Gustafson sets Bly in the context of his times, tracing the growth of the counterculture in Dinkytown and the West Bank, from Bob Dylan and folk music to McCosh’s and Savaran’s bookstores, as well as the anti-Vietnam War “mimeograph revolution.” He writes of the founding of the Loft literary center, literary magazines inspired by Bly’s influential The Fifties/Sixties, and the arrival of literary presses such as Graywolf and Coffee House.

“Bly continued to be present, viable and crucial during these two decades,” Gustafson writes. “And he was anything but static — he was continually evolving as a poet on his own, innovating, moving more deeply wherever his curiosity and his uncanny sense of salience took him. As his reputation and sway across the nation grew over the years, that personal gain was a public asset for the good of poets in Minnesota, literary culture-makers themselves. He continued to devote huge amounts of time, energy and imagination to learning, sowing, encouraging, generating and advocating. He was looking far into tomorrow, generations ahead, to posterity, to us and beyond.”

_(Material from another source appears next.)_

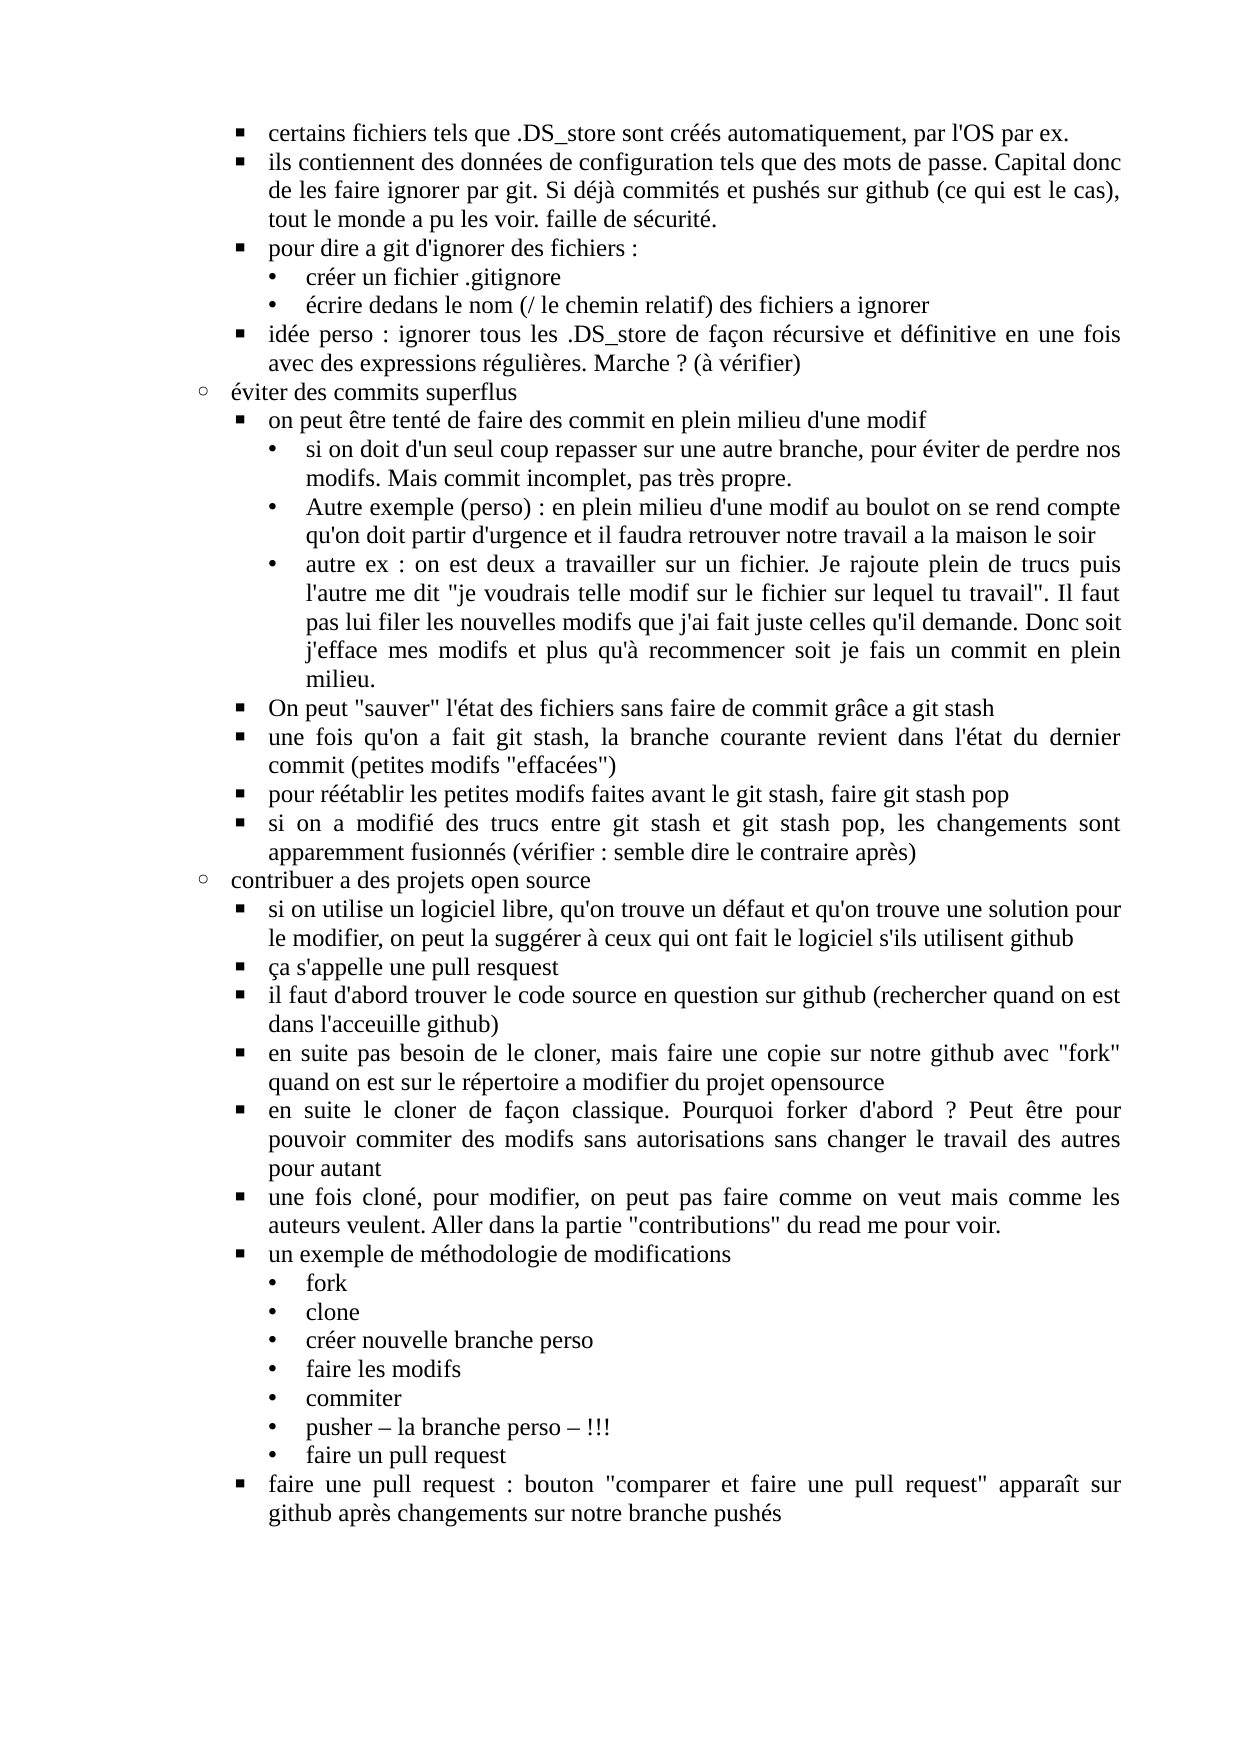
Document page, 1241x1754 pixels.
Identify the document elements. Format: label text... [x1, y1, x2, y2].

Cultural critic Lewis Hyde writes that in Gustafson’s book “Robert Bly appears … as if he were an early settler in a newly discovered continent. He didn’t just build himself a house here, he invited scores of others to join him until a new and thriving nation arose on fields no one previously thought to cultivate.”

Poets will be interested in Gustafson’s discussions of Bly’s deep-image poetry and how he influenced young poets such as Patricia Hampl and Bill Holm. Readers most interested in today’s literary community will enjoy this look at what has happened since Bly sowed the seeds that produced a flowering culture.

Gustafson has written 10 essays about Bly, who died in 2021, as well as a biography, “The Odin House Harvest,” and the narrative book “Born Under the Sign of Odin.” He will read from “Sowing Seeds” (Wisdom/Calumet Editions) at 7 p.m. Tuesday at Eat My Words bookstore, 214 13th Ave. N.E., Mpls.